Assessed Value (Tax Office)
The tax assessor will see a very different picture. The assessor wants to create assessed value equality among the town or city’s citizens in order to fairly assess taxes and share the tax burden in an equitable manner among all property owners. Towns periodically undertake re-evaluations to update their market assessed value for all properties. While based upon historical sales data, it does not always represent current market data. It is a only useful guide in comparing the values of similar real estate properties.
The office of the Valuer General has adopted the International Valuation committee’s definition of Market Value that being:
“Market Value is the estimated amount for which an asset should exchange on the date of valuation between a willing buyer and a willing selling in an arm’s length transaction, after proper marketing, wherein the parties have each acted knowledgeably and without compulsion”.
Property Value (Valuer* for Bank Use)
Valuers must protect the interest of the lender, therefore must be more conservative in the appraisal value they place on a real estate property. The appraisal value is more typically based upon historic sales data that has a limited life and may or may not agree with market value, typically supported by recent sales figures gleaned from local real estate agents.

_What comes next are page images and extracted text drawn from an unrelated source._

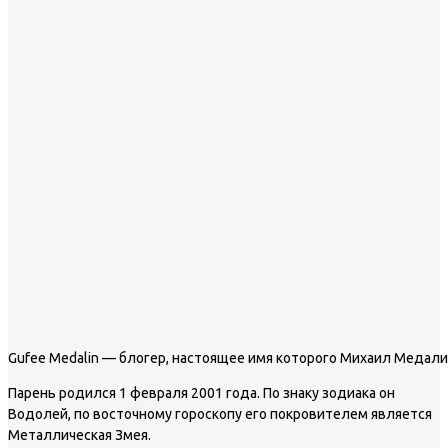
Gufee Medalin — блогер, настоящее имя которого Михаил Медал
Парень родился 1 февраля 2001 года. По знаку зодиака он
Водолей, по восточному гороскопу его покровителем является
Металлическая Змея.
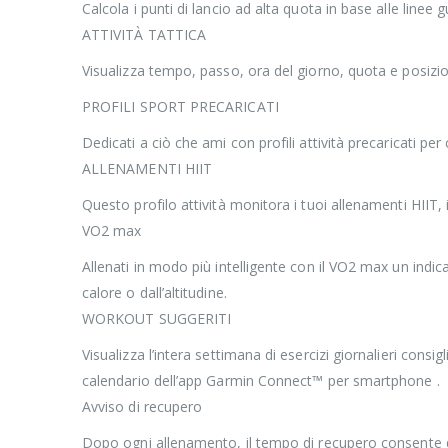
Calcola i punti di lancio ad alta quota in base alle linee g
ATTIVITÀ TATTICA
Visualizza tempo, passo, ora del giorno, quota e posizion
PROFILI SPORT PRECARICATI
Dedicati a ciò che ami con profili attività precaricati pe
ALLENAMENTI HIIT
Questo profilo attività monitora i tuoi allenamenti HIIT,
VO2 max
Allenati in modo più intelligente con il VO2 max un indic
calore o dall’altitudine.
WORKOUT SUGGERITI
Visualizza l’intera settimana di esercizi giornalieri cons
calendario dell’app Garmin Connect™ per smartphone .
Avviso di recupero
Dopo ogni allenamento, il tempo di recupero consente d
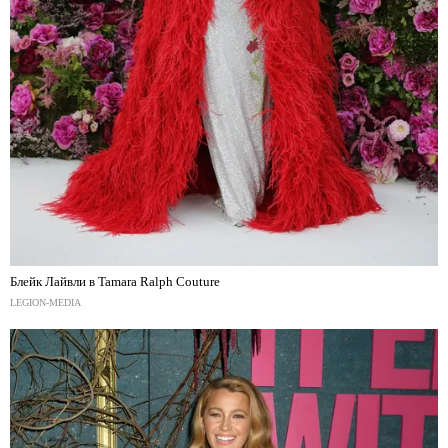
Блейк Лайвли в Tamara Ralph Couture
LEGION-MEDIA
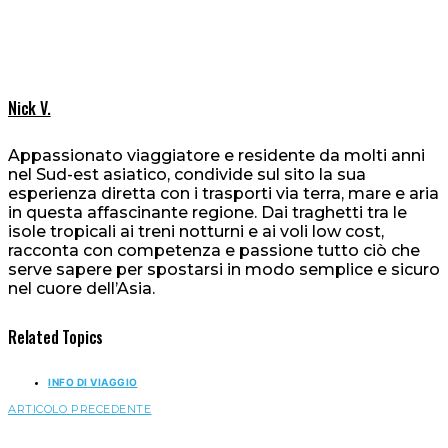
Nick V.
Appassionato viaggiatore e residente da molti anni
nel Sud-est asiatico, condivide sul sito la sua
esperienza diretta con i trasporti via terra, mare e aria
in questa affascinante regione. Dai traghetti tra le
isole tropicali ai treni notturni e ai voli low cost,
racconta con competenza e passione tutto ciò che
serve sapere per spostarsi in modo semplice e sicuro
nel cuore dell’Asia.
Related Topics
INFO DI VIAGGIO
ARTICOLO PRECEDENTE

Property Value (Valuer* for Insurance Use) In this case a Valuer has to calculate a buildings replacement value, in case of total loss. This amount will be used to determine your insurance premium.
Factors the Valuer may take into consideration:
- how many square meters of construction area there are.

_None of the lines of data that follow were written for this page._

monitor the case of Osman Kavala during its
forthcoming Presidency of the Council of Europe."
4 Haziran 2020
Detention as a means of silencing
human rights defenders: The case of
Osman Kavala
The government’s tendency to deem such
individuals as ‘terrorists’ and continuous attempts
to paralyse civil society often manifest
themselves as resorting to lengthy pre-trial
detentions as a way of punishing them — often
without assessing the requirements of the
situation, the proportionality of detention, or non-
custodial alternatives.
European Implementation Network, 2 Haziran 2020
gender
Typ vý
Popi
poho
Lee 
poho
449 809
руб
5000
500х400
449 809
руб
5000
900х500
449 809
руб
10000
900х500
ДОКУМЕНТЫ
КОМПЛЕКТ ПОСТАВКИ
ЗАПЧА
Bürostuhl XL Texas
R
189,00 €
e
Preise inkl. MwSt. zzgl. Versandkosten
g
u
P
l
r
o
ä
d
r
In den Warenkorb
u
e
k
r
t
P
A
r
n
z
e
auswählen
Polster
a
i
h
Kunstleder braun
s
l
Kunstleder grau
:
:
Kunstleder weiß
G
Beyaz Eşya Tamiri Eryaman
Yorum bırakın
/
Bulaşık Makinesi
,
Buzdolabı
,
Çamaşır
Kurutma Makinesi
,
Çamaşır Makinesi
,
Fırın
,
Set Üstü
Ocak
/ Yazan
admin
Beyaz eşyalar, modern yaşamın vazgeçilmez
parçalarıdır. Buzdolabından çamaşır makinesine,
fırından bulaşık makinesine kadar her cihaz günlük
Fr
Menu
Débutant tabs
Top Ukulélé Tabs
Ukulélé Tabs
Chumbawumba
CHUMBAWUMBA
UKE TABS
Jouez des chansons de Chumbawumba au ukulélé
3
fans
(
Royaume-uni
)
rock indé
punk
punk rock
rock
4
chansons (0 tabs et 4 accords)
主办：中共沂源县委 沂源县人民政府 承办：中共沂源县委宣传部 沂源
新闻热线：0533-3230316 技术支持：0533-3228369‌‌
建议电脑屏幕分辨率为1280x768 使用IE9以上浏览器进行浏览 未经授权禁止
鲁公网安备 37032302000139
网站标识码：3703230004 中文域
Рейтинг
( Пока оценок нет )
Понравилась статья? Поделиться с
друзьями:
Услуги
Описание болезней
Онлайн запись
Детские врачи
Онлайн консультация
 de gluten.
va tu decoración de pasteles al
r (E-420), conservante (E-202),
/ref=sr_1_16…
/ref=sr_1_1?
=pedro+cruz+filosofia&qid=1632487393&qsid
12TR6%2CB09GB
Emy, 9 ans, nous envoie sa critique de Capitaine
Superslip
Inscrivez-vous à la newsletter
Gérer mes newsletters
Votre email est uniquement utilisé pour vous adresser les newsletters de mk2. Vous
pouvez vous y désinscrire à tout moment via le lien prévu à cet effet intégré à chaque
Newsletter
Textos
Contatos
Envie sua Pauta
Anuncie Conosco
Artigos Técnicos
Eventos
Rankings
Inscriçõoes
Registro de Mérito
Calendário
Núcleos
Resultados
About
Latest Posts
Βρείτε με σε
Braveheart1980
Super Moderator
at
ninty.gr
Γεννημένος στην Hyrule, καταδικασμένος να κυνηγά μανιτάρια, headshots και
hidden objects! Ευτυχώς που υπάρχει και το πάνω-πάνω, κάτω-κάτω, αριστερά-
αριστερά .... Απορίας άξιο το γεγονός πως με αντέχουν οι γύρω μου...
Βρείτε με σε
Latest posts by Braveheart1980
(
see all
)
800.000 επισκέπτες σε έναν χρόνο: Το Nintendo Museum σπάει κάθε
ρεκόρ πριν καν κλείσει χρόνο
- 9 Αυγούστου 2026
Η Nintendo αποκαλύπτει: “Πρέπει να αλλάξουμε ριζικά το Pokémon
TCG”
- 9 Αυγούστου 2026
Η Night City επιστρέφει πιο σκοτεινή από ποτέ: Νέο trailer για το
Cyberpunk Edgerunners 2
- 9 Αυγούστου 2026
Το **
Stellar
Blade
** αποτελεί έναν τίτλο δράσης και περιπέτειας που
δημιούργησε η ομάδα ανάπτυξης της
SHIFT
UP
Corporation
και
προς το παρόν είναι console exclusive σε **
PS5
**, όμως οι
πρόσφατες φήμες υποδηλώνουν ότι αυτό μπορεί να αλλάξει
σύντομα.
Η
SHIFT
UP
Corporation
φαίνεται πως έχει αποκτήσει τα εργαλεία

- the cost to clear the site.
- any costs relating to current building standards.
- the replacement cost of a property can vary depending on the quality of the build, fixtures and fittings.
- alternative accommodation during the construction period.
Don’t fall into the trap:
- Of using a flat square meters price to calculate the value, often does not for example take into consideration age, size, location and quality of construction and the type of terrain to be built upon.

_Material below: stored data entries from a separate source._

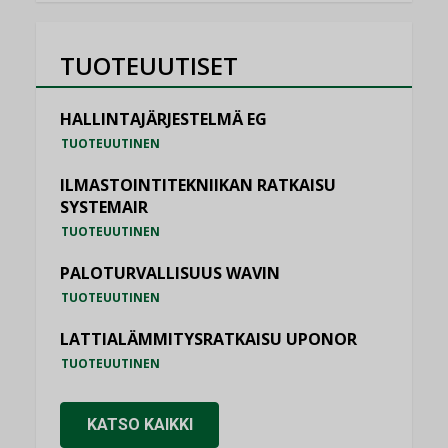
TUOTEUUTISET
HALLINTAJÄRJESTELMÄ EG
TUOTEUUTINEN
ILMASTOINTITEKNIIKAN RATKAISU
SYSTEMAIR
TUOTEUUTINEN
PALOTURVALLISUUS WAVIN
TUOTEUUTINEN
LATTIALÄMMITYSRATKAISU UPONOR
TUOTEUUTINEN
KATSO KAIKKI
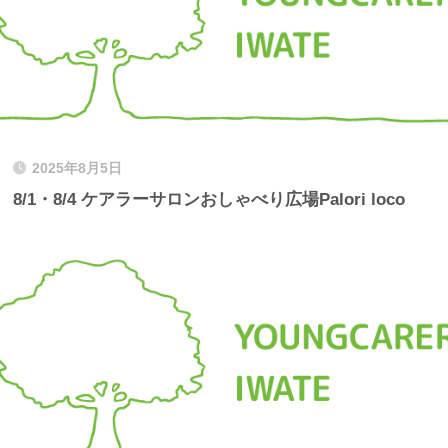
2025年8月5日
8/1・8/4 ケアラーサロンおしゃべり広場Palori loco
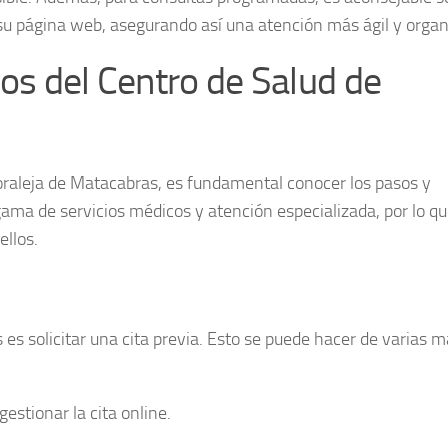
 o su página web, asegurando así una atención más ágil y orga
os del Centro de Salud de
oraleja de Matacabras
, es fundamental conocer los pasos y
gama de servicios médicos y atención especializada, por lo qu
llos.
 es solicitar una
cita previa
. Esto se puede hacer de varias 
estionar la cita online.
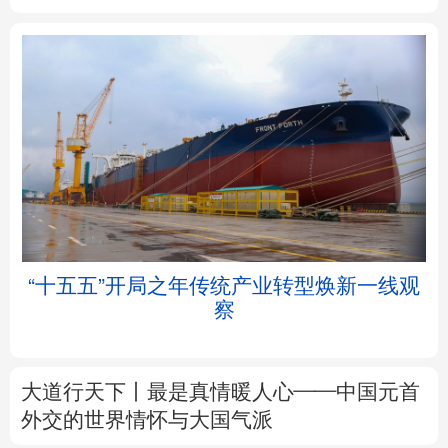
北京
天津
河北
山西
辽宁
吉林
上海
江苏
浙江
安徽
福建
江西
“十五五”开局之年传统产业转型焕新一线观
察
山东
河南
湖北
湖南
广东
广西
海南
重庆
大道行天下丨最是真情暖人心——中国元首
四川
贵州
云南
西藏
外交的
世界
情怀与大国气派
陕西
甘肃
青海
宁夏
中塔人士共话《习近平谈治国理政》第五卷
新疆
内蒙古
黑龙江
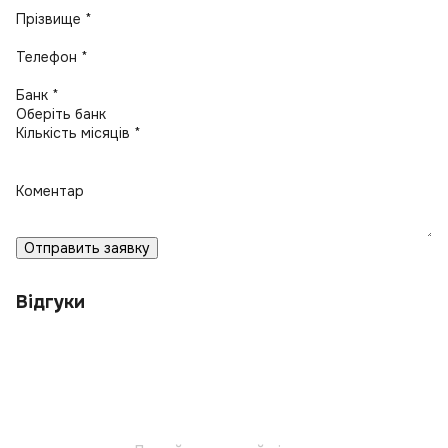
Прізвище *
Телефон *
Банк *
Кількість місяців *
Коментар
Отправить заявку
Відгуки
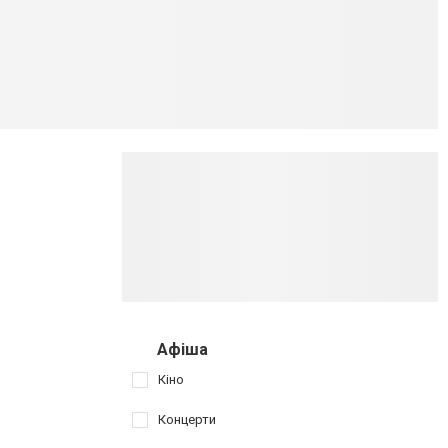
Афіша
Кіно
Концерти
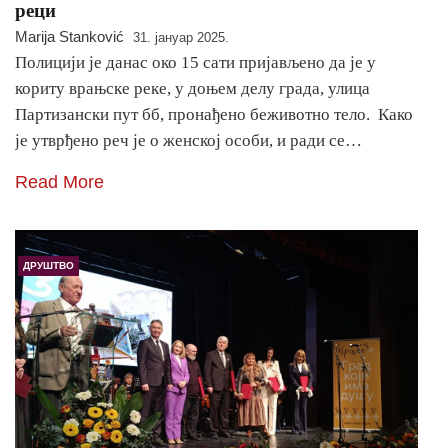
реци
Marija Stanković
31. јануар 2025.
Полицији је данас око 15 сати пријављено да је у
кориту врањске реке, у доњем делу града, улица
Партизански пут бб, пронађено беживотно тело. Како
је утврђено реч је о женској особи, и ради се…
Read More
ДРУШТВО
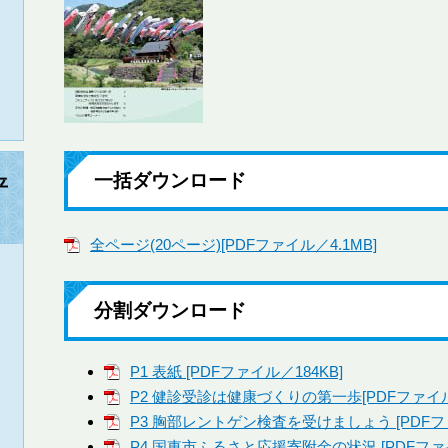
一括ダウンロード
平
全ページ(20ページ)[PDFファイル／4.1MB]
分割ダウンロード
P1 表紙 [PDFファイル／184KB]
P2 健診受診は健康づくりの第一歩[PDFファイル／
P3 胸部レントゲン検査を受けましょう [PDFファ
P4 国東市ふるさと応援寄附金の状況 [PDFファイ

- Thinking that another price indicator such as bank valuation or even the sale price if within the last six months must be spot on.
* Property Valuers are professionals and carry indemnity insurance in case a claim is made against them. One of the major factors considered by the insurer is recent claims.
Market Value (Real Estate Agent)
Market value is what a ready, willing, and able real estate buyer pays to a ready, willing and able seller in a transaction with no undue influences on a given day. It is a negotiated value which changes relative to the market conditions, supply, demand and season, in some cases. Market value is created by the home buyer and seller. Too often, buyers and sellers have a notion that some other factor determines market value, when in reality they have the control not only over their transaction but some bearing on future negotiations of similar properties.